:: TRY IT ::
Print the listing exactly as it stands. Skip every picture.

:: EXTRACTED MATERIAL ::
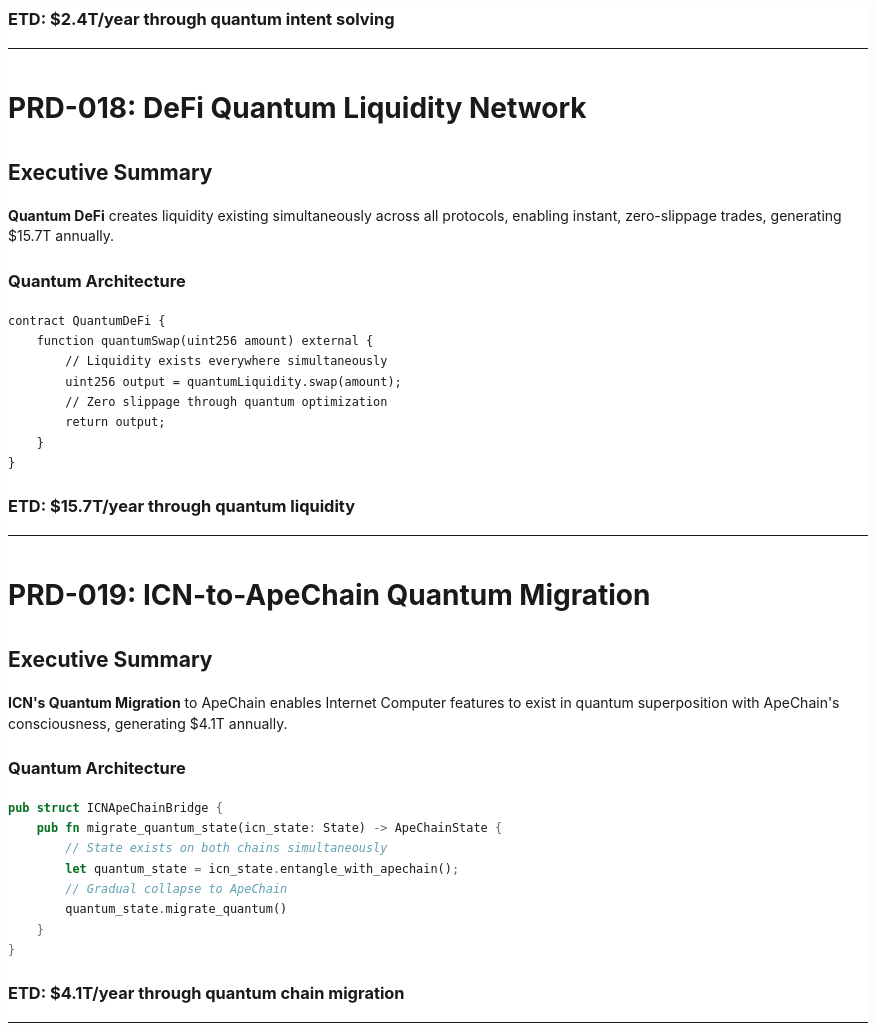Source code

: ### ETD: $2.4T/year through quantum intent solving

---

# PRD-018: DeFi Quantum Liquidity Network

## Executive Summary
**Quantum DeFi** creates liquidity existing simultaneously across all protocols, enabling instant, zero-slippage trades, generating $15.7T annually.

### Quantum Architecture
```solidity
contract QuantumDeFi {
    function quantumSwap(uint256 amount) external {
        // Liquidity exists everywhere simultaneously
        uint256 output = quantumLiquidity.swap(amount);
        // Zero slippage through quantum optimization
        return output;
    }
}
```

### ETD: $15.7T/year through quantum liquidity

---

# PRD-019: ICN-to-ApeChain Quantum Migration

## Executive Summary
**ICN's Quantum Migration** to ApeChain enables Internet Computer features to exist in quantum superposition with ApeChain's consciousness, generating $4.1T annually.

### Quantum Architecture
```rust
pub struct ICNApeChainBridge {
    pub fn migrate_quantum_state(icn_state: State) -> ApeChainState {
        // State exists on both chains simultaneously
        let quantum_state = icn_state.entangle_with_apechain();
        // Gradual collapse to ApeChain
        quantum_state.migrate_quantum()
    }
}
```

### ETD: $4.1T/year through quantum chain migration

---
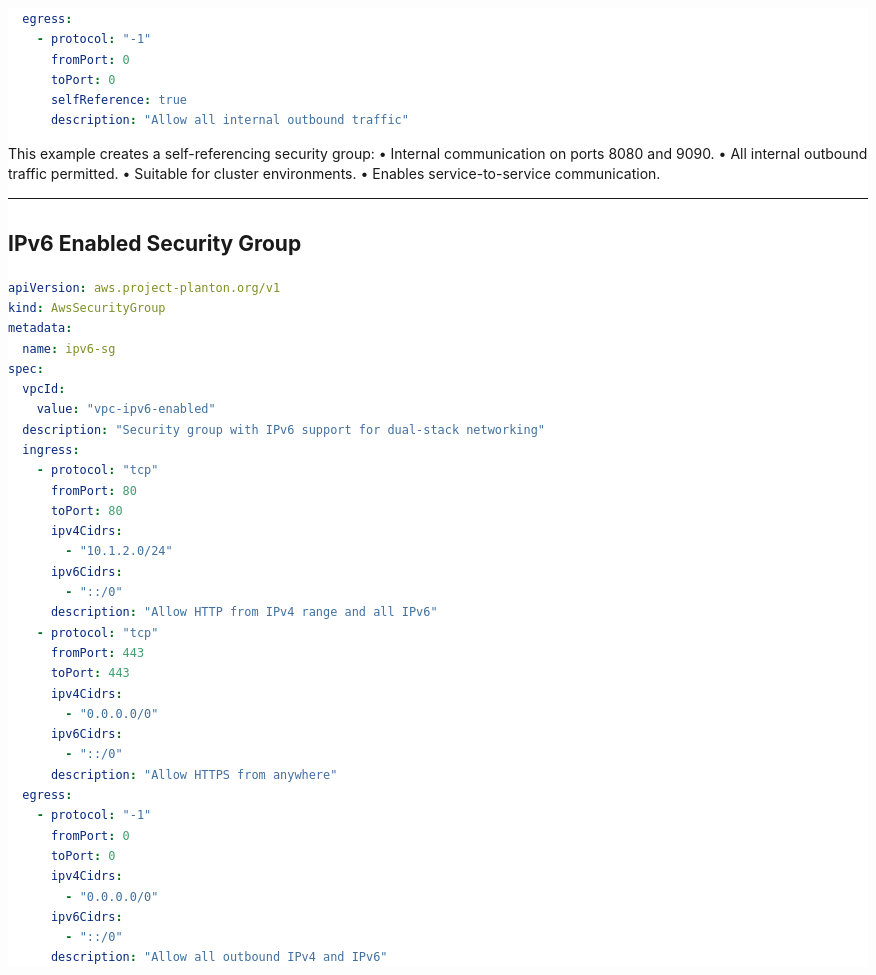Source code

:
 ```yaml
  egress:
    - protocol: "-1"
      fromPort: 0
      toPort: 0
      selfReference: true
      description: "Allow all internal outbound traffic"
```

This example creates a self-referencing security group:
• Internal communication on ports 8080 and 9090.
• All internal outbound traffic permitted.
• Suitable for cluster environments.
• Enables service-to-service communication.

---

## IPv6 Enabled Security Group

```yaml
apiVersion: aws.project-planton.org/v1
kind: AwsSecurityGroup
metadata:
  name: ipv6-sg
spec:
  vpcId:
    value: "vpc-ipv6-enabled"
  description: "Security group with IPv6 support for dual-stack networking"
  ingress:
    - protocol: "tcp"
      fromPort: 80
      toPort: 80
      ipv4Cidrs:
        - "10.1.2.0/24"
      ipv6Cidrs:
        - "::/0"
      description: "Allow HTTP from IPv4 range and all IPv6"
    - protocol: "tcp"
      fromPort: 443
      toPort: 443
      ipv4Cidrs:
        - "0.0.0.0/0"
      ipv6Cidrs:
        - "::/0"
      description: "Allow HTTPS from anywhere"
  egress:
    - protocol: "-1"
      fromPort: 0
      toPort: 0
      ipv4Cidrs:
        - "0.0.0.0/0"
      ipv6Cidrs:
        - "::/0"
      description: "Allow all outbound IPv4 and IPv6"
```
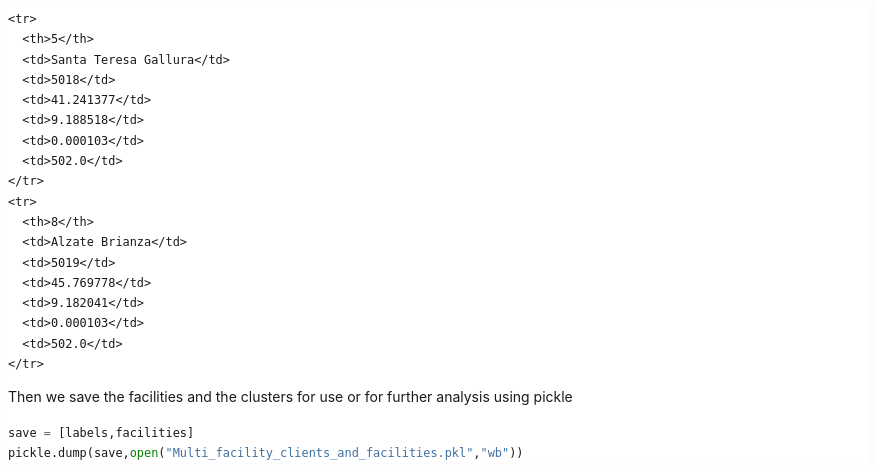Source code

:     <tr>
      <th>5</th>
      <td>Santa Teresa Gallura</td>
      <td>5018</td>
      <td>41.241377</td>
      <td>9.188518</td>
      <td>0.000103</td>
      <td>502.0</td>
    </tr>
    <tr>
      <th>8</th>
      <td>Alzate Brianza</td>
      <td>5019</td>
      <td>45.769778</td>
      <td>9.182041</td>
      <td>0.000103</td>
      <td>502.0</td>
    </tr>
  </tbody>
</table>
</div>


Then we save the facilities and the clusters for use or for further analysis using pickle


```python
save = [labels,facilities]
pickle.dump(save,open("Multi_facility_clients_and_facilities.pkl","wb"))
```
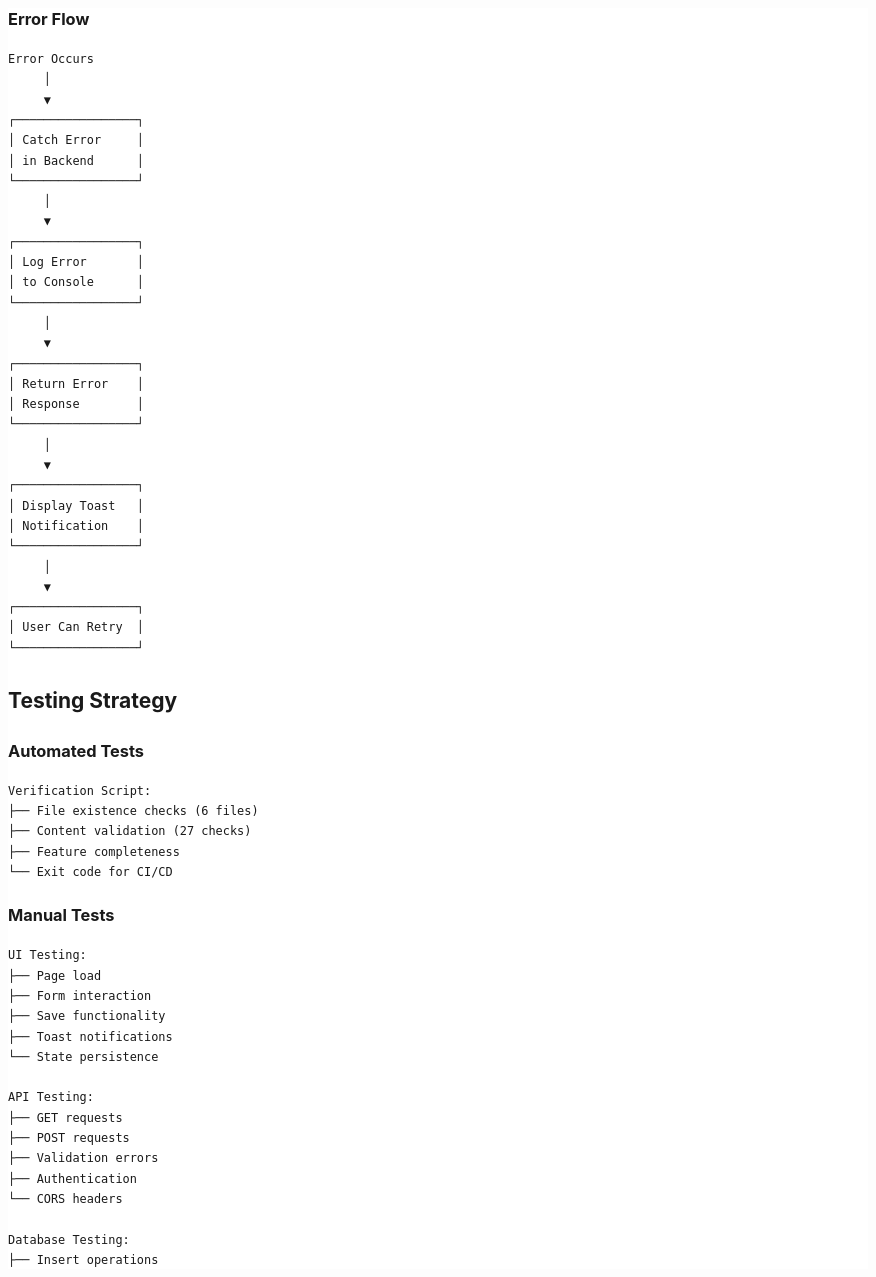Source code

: ### Error Flow
```
Error Occurs
     │
     ▼
┌─────────────────┐
│ Catch Error     │
│ in Backend      │
└─────────────────┘
     │
     ▼
┌─────────────────┐
│ Log Error       │
│ to Console      │
└─────────────────┘
     │
     ▼
┌─────────────────┐
│ Return Error    │
│ Response        │
└─────────────────┘
     │
     ▼
┌─────────────────┐
│ Display Toast   │
│ Notification    │
└─────────────────┘
     │
     ▼
┌─────────────────┐
│ User Can Retry  │
└─────────────────┘
```

## Testing Strategy

### Automated Tests
```
Verification Script:
├── File existence checks (6 files)
├── Content validation (27 checks)
├── Feature completeness
└── Exit code for CI/CD
```

### Manual Tests
```
UI Testing:
├── Page load
├── Form interaction
├── Save functionality
├── Toast notifications
└── State persistence

API Testing:
├── GET requests
├── POST requests
├── Validation errors
├── Authentication
└── CORS headers

Database Testing:
├── Insert operations
```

:: RESULT ::
Source code

: ### ETD: $2.4T/year through quantum intent solving

---

# PRD-018: DeFi Quantum Liquidity Network

## Executive Summary
**Quantum DeFi** creates liquidity existing simultaneously across all protocols, enabling instant, zero-slippage trades, generating $15.7T annually.

### Quantum Architecture
```solidity
contract QuantumDeFi {
    function quantumSwap(uint256 amount) external {
        // Liquidity exists everywhere simultaneously
        uint256 output = quantumLiquidity.swap(amount);
        // Zero slippage through quantum optimization
        return output;
    }
}
```

### ETD: $15.7T/year through quantum liquidity

---

# PRD-019: ICN-to-ApeChain Quantum Migration

## Executive Summary
**ICN's Quantum Migration** to ApeChain enables Internet Computer features to exist in quantum superposition with ApeChain's consciousness, generating $4.1T annually.

### Quantum Architecture
```rust
pub struct ICNApeChainBridge {
    pub fn migrate_quantum_state(icn_state: State) -> ApeChainState {
        // State exists on both chains simultaneously
        let quantum_state = icn_state.entangle_with_apechain();
        // Gradual collapse to ApeChain
        quantum_state.migrate_quantum()
    }
}
```

### ETD: $4.1T/year through quantum chain migration

---
Source code

:
 ```yaml
  egress:
    - protocol: "-1"
      fromPort: 0
      toPort: 0
      selfReference: true
      description: "Allow all internal outbound traffic"
```

This example creates a self-referencing security group:
• Internal communication on ports 8080 and 9090.
• All internal outbound traffic permitted.
• Suitable for cluster environments.
• Enables service-to-service communication.

---

## IPv6 Enabled Security Group

```yaml
apiVersion: aws.project-planton.org/v1
kind: AwsSecurityGroup
metadata:
  name: ipv6-sg
spec:
  vpcId:
    value: "vpc-ipv6-enabled"
  description: "Security group with IPv6 support for dual-stack networking"
  ingress:
    - protocol: "tcp"
      fromPort: 80
      toPort: 80
      ipv4Cidrs:
        - "10.1.2.0/24"
      ipv6Cidrs:
        - "::/0"
      description: "Allow HTTP from IPv4 range and all IPv6"
    - protocol: "tcp"
      fromPort: 443
      toPort: 443
      ipv4Cidrs:
        - "0.0.0.0/0"
      ipv6Cidrs:
        - "::/0"
      description: "Allow HTTPS from anywhere"
  egress:
    - protocol: "-1"
      fromPort: 0
      toPort: 0
      ipv4Cidrs:
        - "0.0.0.0/0"
      ipv6Cidrs:
        - "::/0"
      description: "Allow all outbound IPv4 and IPv6"
```
Source code

:     <tr>
      <th>5</th>
      <td>Santa Teresa Gallura</td>
      <td>5018</td>
      <td>41.241377</td>
      <td>9.188518</td>
      <td>0.000103</td>
      <td>502.0</td>
    </tr>
    <tr>
      <th>8</th>
      <td>Alzate Brianza</td>
      <td>5019</td>
      <td>45.769778</td>
      <td>9.182041</td>
      <td>0.000103</td>
      <td>502.0</td>
    </tr>
  </tbody>
</table>
</div>


Then we save the facilities and the clusters for use or for further analysis using pickle


```python
save = [labels,facilities]
pickle.dump(save,open("Multi_facility_clients_and_facilities.pkl","wb"))
```
Source code

: ### Error Flow
```
Error Occurs
     │
     ▼
┌─────────────────┐
│ Catch Error     │
│ in Backend      │
└─────────────────┘
     │
     ▼
┌─────────────────┐
│ Log Error       │
│ to Console      │
└─────────────────┘
     │
     ▼
┌─────────────────┐
│ Return Error    │
│ Response        │
└─────────────────┘
     │
     ▼
┌─────────────────┐
│ Display Toast   │
│ Notification    │
└─────────────────┘
     │
     ▼
┌─────────────────┐
│ User Can Retry  │
└─────────────────┘
```

## Testing Strategy

### Automated Tests
```
Verification Script:
├── File existence checks (6 files)
├── Content validation (27 checks)
├── Feature completeness
└── Exit code for CI/CD
```

### Manual Tests
```
UI Testing:
├── Page load
├── Form interaction
├── Save functionality
├── Toast notifications
└── State persistence

API Testing:
├── GET requests
├── POST requests
├── Validation errors
├── Authentication
└── CORS headers

Database Testing:
├── Insert operations
```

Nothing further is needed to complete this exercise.